Les marmottes ne présentent une activité proprement dite qu'en période de réveil. Cette activité n'est pas continue dans le temps mais entrecoupée de phases d'inactivité au cours desquelles l'animal ne semble pas présenter de torpeur. Les valeurs des médianes du pourcentage d'activité effectuée à chaque réveil sont les suivantes :
médiane | ema | nbre de données | |
L (femelle) | 16 | 1,75 | 8 |
V(mâle familier) | 14 | 5,78 | 6 |
C (mâle non familier) | 12,5 | 5,3 | 10 |
Le pourcentage d'activité reste significativement stable d'un réveil à l'autre, pour les trois individus (FRIEDMAN, khi r = 3,75, p>0,7, 6 ddl). Les marmottes ont donc passé 84 à 87 % de leur temps d'éveil en posture enroulée.
Les actogrammes des trois marmottes montrent une distribution de l'activité suivant un type bimodal, le maximum de l'activité se répartissant en début et en fin de chaque jour.
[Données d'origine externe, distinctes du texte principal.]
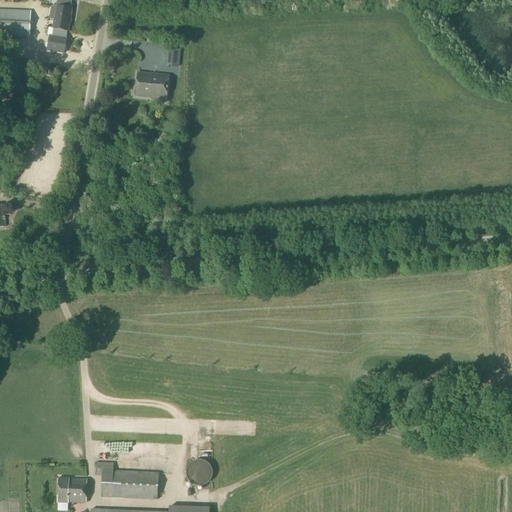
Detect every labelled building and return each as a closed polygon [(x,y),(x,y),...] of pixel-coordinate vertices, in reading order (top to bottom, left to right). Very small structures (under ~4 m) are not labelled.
[(57,0),(56,7),(52,6),(49,20),(53,20),(52,29),(54,29),(52,37),(50,36),(47,51),(64,53),(67,39),(66,39),(68,31),(72,10),(70,10),(72,1),(66,0),(57,0)] [(0,36),(30,38),(31,12),(0,10),(0,36)] [(167,100),(169,76),(138,72),(135,97),(167,100)] [(72,73),(70,85),(83,88),(85,76),(72,73)] [(159,130),(160,121),(149,119),(148,129),(159,130)] [(251,440),(252,426),(223,425),(222,440),(251,440)] [(208,455),(210,466),(217,464),(215,454),(208,455)] [(199,486),(202,486),(204,485),(206,484),(208,483),(209,481),(210,479),(211,477),(212,475),(212,473),(211,470),(210,468),(209,466),(208,465),(206,463),(204,462),(202,461),(200,461),(197,461),(195,461),(193,462),(191,464),(189,465),(188,467),(187,469),(186,471),(186,474),(186,476),(187,478),(188,480),(189,482),(191,484),(193,485),(195,486),(197,486),(199,486)] [(157,500),(158,474),(112,472),(112,464),(94,464),(94,476),(102,476),(101,498),(157,500)] [(86,503),(87,480),(70,480),(70,478),(59,478),(58,503),(86,503)] [(23,494),(24,484),(15,483),(14,494),(23,494)]
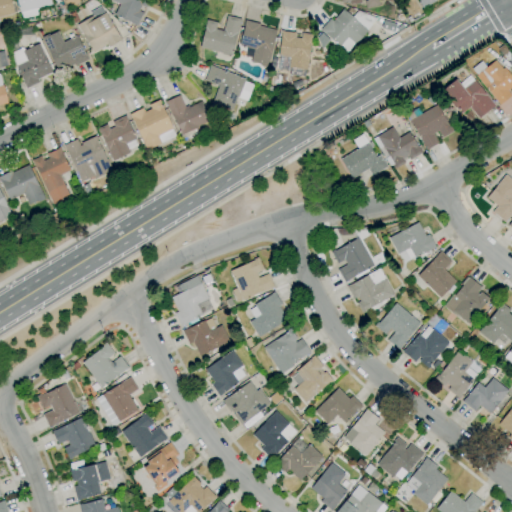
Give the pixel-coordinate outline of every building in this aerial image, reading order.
[(0,0),(0,17),(12,14),(9,0),(0,0)] [(50,5),(48,0),(14,0),(17,12),(50,5)] [(109,0),(117,3),(112,16),(135,25),(142,7),(144,8),(146,0),(109,0)] [(376,0),(339,0),(341,5),(361,1),(362,8),(377,5),(376,0)] [(434,0),(416,0),(421,8),(434,0)] [(318,31),(347,53),(369,23),(355,12),(352,17),(341,9),(331,22),(327,19),(318,31)] [(118,39),(103,11),(76,25),(91,54),(118,39)] [(239,18),(222,15),(220,23),(205,20),(198,48),(231,56),(239,18)] [(252,48),(249,63),(267,66),(274,29),(243,22),(238,45),(252,48)] [(76,36),(61,42),(56,31),(41,38),(56,72),(86,59),(76,36)] [(277,56),(288,56),(287,68),(307,69),(309,33),(296,33),(296,32),(279,31),(277,56)] [(11,52),(22,88),(38,83),(37,77),(48,74),(40,44),(11,52)] [(498,105),(493,98),(494,97),(486,88),(485,88),(475,76),(495,60),(502,69),(505,67),(511,76),(511,87),(507,91),(511,96),(498,105)] [(245,101),(252,82),(208,66),(203,81),(216,86),(210,105),(230,112),(235,97),(245,101)] [(478,119),(469,107),(460,114),(441,91),(456,79),(463,88),(474,80),(494,106),(478,119)] [(200,101),(183,108),(178,95),(164,101),(178,134),(209,121),(200,101)] [(173,138),(159,100),(147,104),(148,107),(130,114),(143,149),(173,138)] [(425,150),(420,141),(421,141),(409,121),(437,105),(450,128),(451,127),(453,131),(442,138),(437,130),(433,133),(438,143),(425,150)] [(123,116),(110,121),(111,124),(97,130),(110,161),(129,153),(127,148),(136,144),(123,116)] [(394,169),(392,165),(394,164),(384,148),(384,149),(376,137),(392,127),(399,138),(408,132),(421,152),(409,160),(407,157),(403,159),(405,162),(394,169)] [(75,139),(62,145),(79,183),(110,170),(95,136),(77,144),(75,139)] [(351,179),(340,160),(367,142),(376,157),(379,155),(387,167),(371,176),(367,169),(351,179)] [(50,204),(67,196),(58,175),(68,170),(58,148),(42,155),(31,160),(50,204)] [(0,183),(7,200),(21,194),(26,206),(42,199),(27,164),(0,175),(0,183)] [(505,223),(492,212),(496,207),(486,198),(499,182),(497,181),(503,174),(511,181),(511,212),(506,220),(506,221),(505,223)] [(0,220),(10,216),(0,193),(0,220)] [(414,258),(408,248),(397,254),(388,238),(417,222),(425,236),(429,234),(436,247),(432,249),(428,251),(414,258)] [(344,283),(337,270),(346,264),(344,260),(337,264),(330,252),(334,249),(334,250),(355,239),(352,233),(354,232),(373,266),(344,283)] [(440,298),(417,276),(437,255),(436,254),(439,251),(450,261),(443,269),(456,282),(454,284),(454,283),(440,298)] [(237,302),(231,290),(237,287),(230,271),(254,260),(253,259),(257,257),(263,270),(256,273),(258,278),(267,274),(273,287),(269,289),(261,292),(261,291),(242,300),(242,299),(237,302)] [(362,314),(356,303),(359,301),(357,297),(353,299),(346,286),(349,284),(349,285),(367,274),(367,275),(378,269),(393,295),(366,310),(366,312),(362,314)] [(468,324),(453,312),(451,313),(443,307),(453,294),(454,295),(462,286),(460,285),(466,277),(467,278),(468,276),(481,287),(476,293),(478,294),(480,291),(489,298),(468,324)] [(180,327),(173,313),(177,311),(170,297),(200,283),(208,299),(197,305),(202,315),(187,322),(188,323),(184,325),(180,327)] [(258,337),(248,322),(260,315),(253,305),(271,294),(270,294),(274,292),(281,305),(278,306),(287,320),(258,337)] [(229,308),(225,301),(230,298),(234,305),(229,308)] [(492,343),(478,332),(487,320),(488,321),(496,311),(495,310),(498,307),(497,306),(500,302),(510,310),(507,313),(511,316),(511,315),(511,338),(510,341),(501,333),(492,343)] [(398,350),(387,340),(394,332),(390,329),(384,335),(373,325),(375,323),(377,324),(395,303),(420,324),(401,346),(398,350)] [(199,356),(192,342),(188,344),(181,331),(185,328),(186,329),(204,320),(209,330),(220,325),(229,342),(215,349),(215,348),(199,356)] [(428,369),(418,361),(421,359),(419,357),(414,362),(401,352),(404,349),(418,334),(419,335),(427,326),(432,330),(432,329),(448,343),(429,365),(430,366),(428,369)] [(291,364),(292,366),(280,374),(263,348),(286,333),(285,332),(290,328),(296,339),(294,341),(295,342),(301,339),(310,352),(300,358),(291,364)] [(101,388),(82,363),(103,346),(102,345),(106,343),(114,353),(108,358),(111,363),(119,356),(128,368),(125,371),(125,370),(101,388)] [(511,344),(503,357),(511,363),(511,344)] [(218,397),(210,385),(213,382),(204,369),(231,350),(242,365),(231,373),(237,382),(221,394),(221,395),(218,397)] [(458,399),(447,390),(449,386),(446,384),(444,386),(434,378),(437,375),(457,350),(472,362),(464,372),(473,379),(460,395),(461,396),(458,399)] [(305,403),(293,389),(303,381),(295,372),(311,358),(310,358),(313,355),(322,366),(319,369),(323,374),(325,372),(333,381),(330,383),(329,382),(305,403)] [(118,422),(101,395),(129,377),(137,389),(128,395),(137,409),(118,422)] [(489,414),(479,406),(474,412),(461,401),(464,398),(465,399),(477,383),(484,388),(492,378),(508,391),(489,414)] [(246,430),(241,424),(239,426),(229,412),(220,400),(224,398),(224,399),(249,381),(255,391),(258,389),(269,404),(260,410),(263,416),(246,430)] [(49,428),(42,415),(52,410),(49,405),(42,409),(36,396),(39,394),(37,390),(42,388),(45,394),(64,384),(79,412),(60,422),(52,426),(52,427),(49,428)] [(327,424),(314,411),(337,388),(349,399),(351,396),(362,407),(358,411),(357,410),(344,423),(336,415),(327,424)] [(274,405),(268,398),(276,392),(282,399),(274,405)] [(511,441),(507,437),(510,434),(498,424),(511,405),(511,441)] [(366,456),(349,443),(357,433),(351,428),(366,409),(378,419),(374,424),(384,432),(366,456)] [(270,459),(260,449),(263,446),(252,435),(275,411),(288,424),(279,433),(287,442),(270,459)] [(139,457),(120,432),(142,416),(141,415),(144,412),(153,424),(146,428),(149,432),(158,426),(167,438),(163,441),(162,440),(139,457)] [(69,460),(63,448),(69,445),(66,440),(57,445),(51,431),(54,430),(80,417),(94,446),(71,458),(71,459),(69,460)] [(115,436),(111,431),(116,428),(120,433),(115,436)] [(392,478),(376,465),(393,444),(392,443),(396,437),(406,445),(403,448),(405,450),(410,444),(422,454),(418,459),(407,473),(400,468),(392,478)] [(156,492),(152,487),(154,486),(142,468),(148,464),(145,460),(169,442),(178,455),(174,457),(178,462),(173,466),(178,472),(164,482),(166,485),(156,492)] [(100,452),(97,446),(102,443),(105,449),(100,452)] [(300,481),(288,470),(285,473),(275,463),(291,446),(300,454),(309,444),(322,457),(300,481)] [(426,505),(412,494),(414,491),(405,484),(422,463),(421,462),(425,457),(438,467),(435,470),(447,479),(426,505)] [(76,501),(72,486),(77,485),(75,481),(72,482),(69,470),(71,470),(69,464),(82,460),(84,467),(94,464),(94,465),(104,462),(109,479),(96,483),(99,494),(80,499),(80,500),(76,501)] [(331,511),(319,502),(322,498),(310,489),(316,482),(313,479),(317,474),(320,476),(331,463),(345,474),(336,484),(346,492),(333,507),(334,508),(331,511)] [(368,475),(363,471),(368,464),(374,468),(368,475)] [(182,511),(178,511),(167,501),(178,491),(190,479),(189,478),(192,476),(201,484),(199,486),(202,490),(205,487),(216,497),(213,500),(212,499),(199,511),(196,511),(189,505),(182,511)] [(336,511),(349,495),(350,495),(357,485),(367,493),(368,492),(382,503),(381,504),(386,507),(382,511),(376,511),(375,511),(374,511),(336,511)] [(473,511),(439,511),(436,509),(450,491),(464,502),(470,494),(482,503),(480,506),(479,505),(473,511)] [(79,511),(78,505),(81,504),(101,499),(104,510),(117,507),(118,511),(79,511)] [(208,511),(216,504),(215,503),(218,500),(229,510),(227,511),(208,511)]
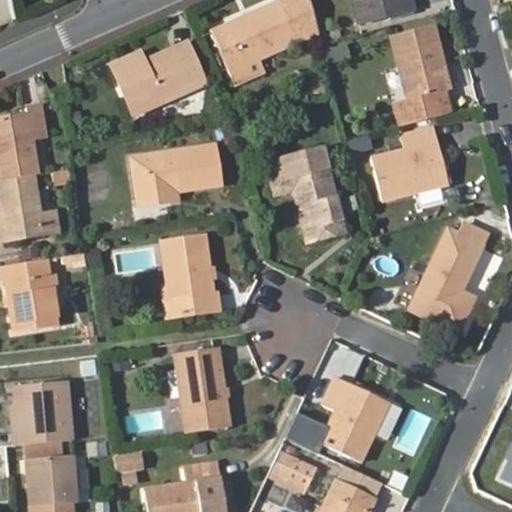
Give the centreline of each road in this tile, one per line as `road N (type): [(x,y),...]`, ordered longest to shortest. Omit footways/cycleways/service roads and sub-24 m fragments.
road 1 (residential): [(486,389),(337,324),(279,324)]
road 2 (residential): [(473,0),(511,152)]
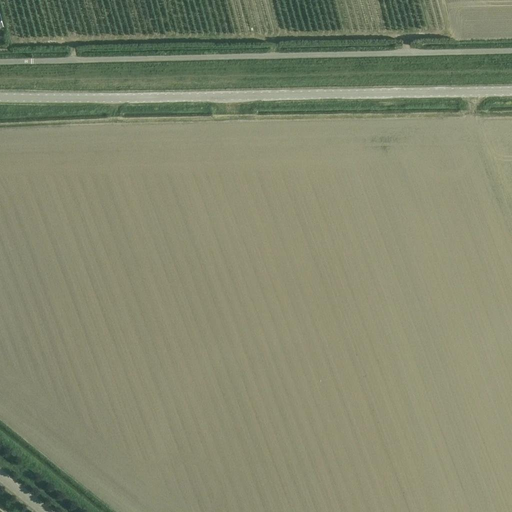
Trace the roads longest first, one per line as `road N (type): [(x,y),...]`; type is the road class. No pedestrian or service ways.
road 1 (tertiary): [(511,91),(0,96)]
road 2 (unclassified): [(89,61),(511,53)]
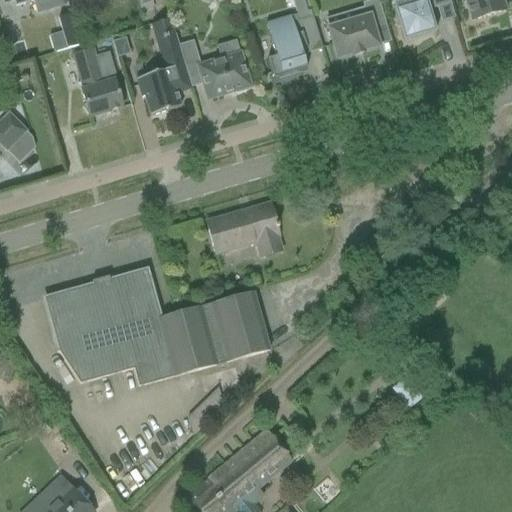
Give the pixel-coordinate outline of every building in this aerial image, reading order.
[(14,2),(16,8),(35,2),(38,13),(65,6),(62,0),(3,0),(5,5),(14,2)] [(436,9),(449,5),(447,0),(389,0),(391,5),(390,5),(390,7),(392,7),(403,43),(435,33),(428,10),(436,8),(436,9)] [(460,0),(462,4),(465,3),(471,23),(505,13),(501,1),(503,0),(502,0),(460,0)] [(328,31),(337,61),(352,56),(352,58),(363,55),(363,53),(377,48),(374,38),(387,34),(378,1),(363,6),(364,10),(352,14),(354,23),(328,31)] [(151,3),(145,5),(147,11),(153,10),(151,3)] [(266,62),(272,82),(306,72),(300,53),(304,52),(305,56),(321,51),(310,12),(309,13),(310,19),(297,23),(295,17),(265,26),(275,59),(266,62)] [(71,17),(58,21),(62,34),(67,51),(80,47),(71,17)] [(190,91),(183,69),(184,69),(178,47),(175,37),(155,42),(164,73),(135,81),(136,83),(140,98),(141,99),(144,99),(150,118),(180,109),(175,96),(190,91)] [(124,40),(111,44),(116,60),(129,56),(124,40)] [(178,47),(184,69),(199,64),(192,43),(178,47)] [(93,51),(72,57),(82,92),(81,92),(83,100),(85,106),(81,109),(88,118),(88,119),(121,109),(116,90),(114,83),(116,83),(108,55),(95,59),(93,51)] [(220,62),(197,68),(207,101),(234,93),(235,96),(247,93),(246,90),(249,89),(239,56),(238,56),(220,62)] [(0,123),(0,147),(6,153),(26,133),(8,116),(0,123)] [(256,244),(261,259),(280,253),(276,238),(278,238),(269,207),(205,225),(214,256),(256,244)] [(133,371),(138,389),(175,378),(176,380),(236,363),(219,306),(159,323),(145,274),(109,284),(108,279),(105,280),(106,284),(95,287),(94,283),(91,283),(92,288),(44,301),(50,321),(57,354),(78,386),(133,371)] [(313,310),(321,318),(338,302),(330,293),(313,310)] [(219,306),(236,363),(273,353),(256,295),(219,306)] [(390,392),(406,413),(427,396),(411,375),(390,392)] [(41,412),(34,416),(41,427),(47,423),(41,412)] [(266,433),(182,502),(190,511),(256,511),(252,507),(247,500),(256,492),(291,463),(278,448),(266,433)] [(90,511),(63,482),(50,494),(55,499),(40,511),(90,511)]
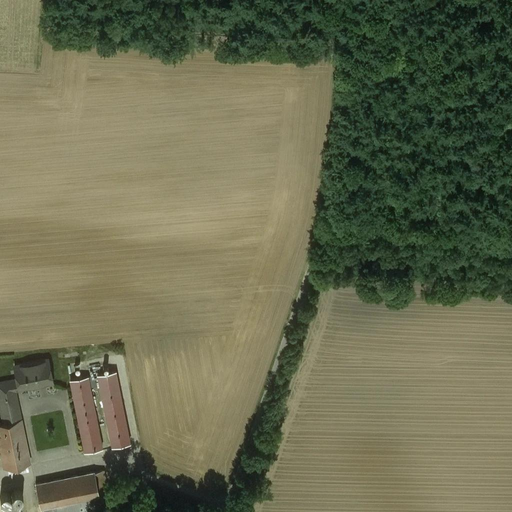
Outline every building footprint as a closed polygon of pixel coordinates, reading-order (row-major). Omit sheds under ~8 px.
[(54,384),(49,358),(14,364),(19,390),(54,384)] [(116,370),(97,374),(112,447),(131,443),(116,370)] [(89,376),(69,380),(84,453),(104,449),(89,376)] [(0,446),(4,469),(31,463),(14,378),(0,381),(0,414),(2,423),(0,423),(0,446)] [(98,497),(93,471),(36,483),(41,508),(98,497)]
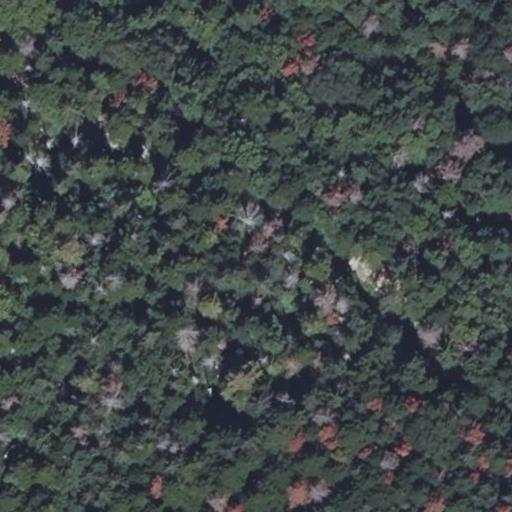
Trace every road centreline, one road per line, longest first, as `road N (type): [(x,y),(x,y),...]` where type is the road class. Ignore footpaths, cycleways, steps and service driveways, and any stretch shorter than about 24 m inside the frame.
road 1 (track): [(30,89),(324,260),(511,431)]
road 2 (track): [(30,89),(90,249),(259,424),(295,487),(300,511)]
road 3 (track): [(511,254),(468,236),(103,0)]
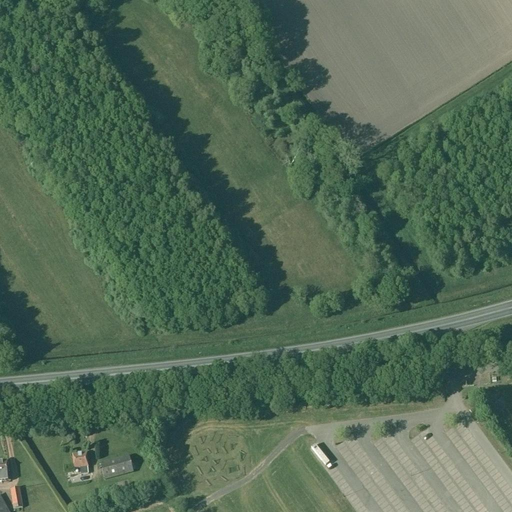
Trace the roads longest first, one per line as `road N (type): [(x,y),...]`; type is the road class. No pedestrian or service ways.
road 1 (trunk): [(0,385),(296,353),(511,307)]
road 2 (unclassified): [(0,411),(511,364)]
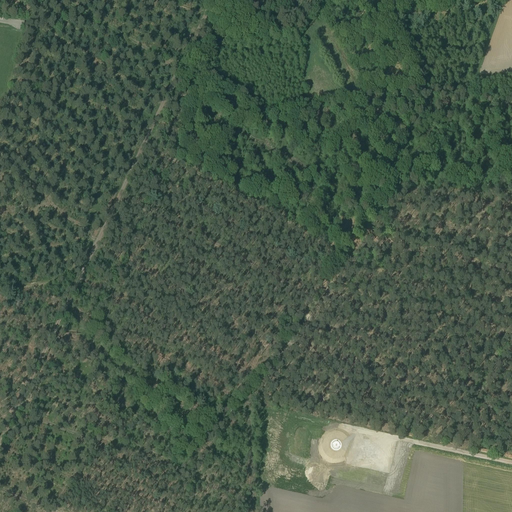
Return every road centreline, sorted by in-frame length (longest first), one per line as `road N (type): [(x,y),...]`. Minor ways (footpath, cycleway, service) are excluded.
road 1 (track): [(0,441),(213,0)]
road 2 (track): [(511,462),(356,433)]
road 3 (track): [(179,68),(61,0)]
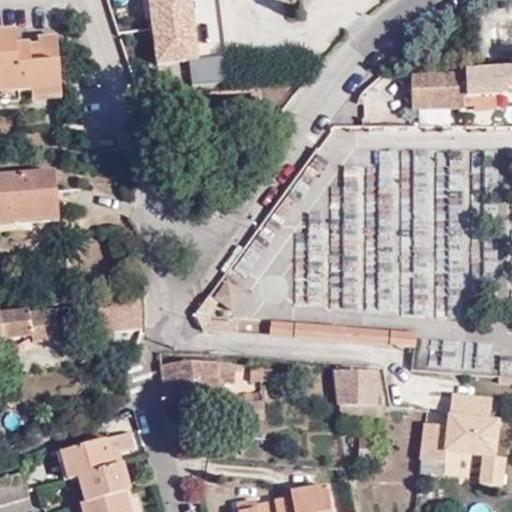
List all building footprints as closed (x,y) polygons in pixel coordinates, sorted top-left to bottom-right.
[(188,65),(191,88),(228,85),(225,56),(197,59),(191,0),(147,0),(154,69),(188,65)] [(0,91),(59,87),(55,35),(35,36),(36,42),(14,44),(12,31),(0,31),(0,91)] [(511,66),(409,72),(411,108),(463,107),(462,97),(507,94),(506,88),(511,87),(511,66)] [(164,101),(163,87),(137,89),(138,104),(164,101)] [(12,212),(55,209),(52,171),(0,174),(0,224),(13,224),(13,222),(12,212)] [(55,218),(55,209),(12,212),(13,222),(55,218)] [(243,295),(227,283),(215,298),(231,311),(243,295)] [(102,334),(141,329),(137,298),(89,303),(92,323),(100,323),(102,334)] [(36,309),(0,312),(0,340),(31,337),(32,337),(30,320),(37,319),(36,312),(36,309)] [(31,343),(58,340),(54,310),(36,312),(37,319),(30,320),(32,337),(31,337),(31,343)] [(330,340),(410,346),(415,347),(416,334),(270,323),(269,337),(330,340)] [(212,358),(160,364),(168,404),(224,395),(217,362),(212,358)] [(233,363),(217,362),(224,395),(237,393),(236,376),(231,375),(233,363)] [(377,369),(331,369),(337,403),(377,405),(377,369)] [(424,429),(421,459),(444,462),(446,450),(484,455),(481,482),(501,485),(505,457),(494,456),(498,420),(489,419),(491,398),(452,394),(448,427),(447,432),(424,429)] [(263,402),(239,404),(240,423),(264,421),(263,402)] [(77,472),(121,460),(118,450),(134,446),(129,429),(61,448),(68,475),(77,472)] [(382,449),(383,433),(359,432),(358,449),(382,449)] [(128,486),(121,460),(77,472),(85,499),(123,487),(128,486)] [(26,487),(20,467),(6,471),(13,496),(27,493),(26,487)] [(6,471),(0,472),(0,499),(13,496),(6,471)] [(332,511),(327,485),(307,489),(308,495),(292,498),(274,501),(276,511),(332,511)] [(130,511),(123,487),(85,499),(81,500),(84,511),(130,511)] [(308,495),(307,489),(292,492),(292,498),(308,495)] [(276,511),(274,501),(256,505),(255,501),(237,505),(238,511),(276,511)]
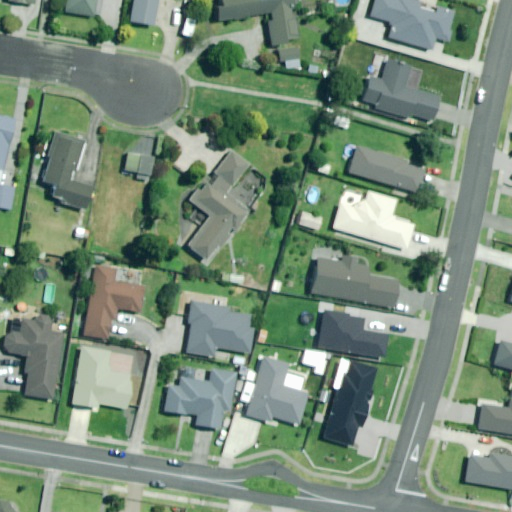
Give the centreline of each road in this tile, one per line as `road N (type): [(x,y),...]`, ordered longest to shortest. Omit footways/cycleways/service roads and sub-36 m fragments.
road 1 (residential): [(393,511),(446,329),(511,19)]
road 2 (residential): [(0,445),(391,511)]
road 3 (residential): [(140,91),(87,69),(0,53)]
Ceci ne s'observe qu'à partir de la seconde moitié de la saison d'hibernation (figures 18 à 20).
- 2.3.4. Distribution temporelle de l'activité, après la saison d'hibernation.
Durant cette période, l'activité a été suivie pour l'ensemble des marmottes, ces dernières montrant une certaine coordination dans leurs comportements et déplacements. L'actogramme correspondant met en évidence un rassemblement de l'activité en phase diurne. A l'exception des trois premiers jours de réintroduction en conditions de lumière naturelle et de température ambiante, les marmottes présentent une forte activité entre 5 et 22 heures, une interruption étant notée de 14 à 17 heures (figure 26). Du 18 Mars 1991 au 3 Avril 1991, le soleil s'est levé entre 6 et 5 heures 27 minutes et couché entre 18 et 18 heures 30 minutes. Le périodogramme révèle une nette significativité pour un rythme circadien dont la période est de 24 heures, rythme nycthéméral rencontré chez tous les animaux diurnes (figure 27).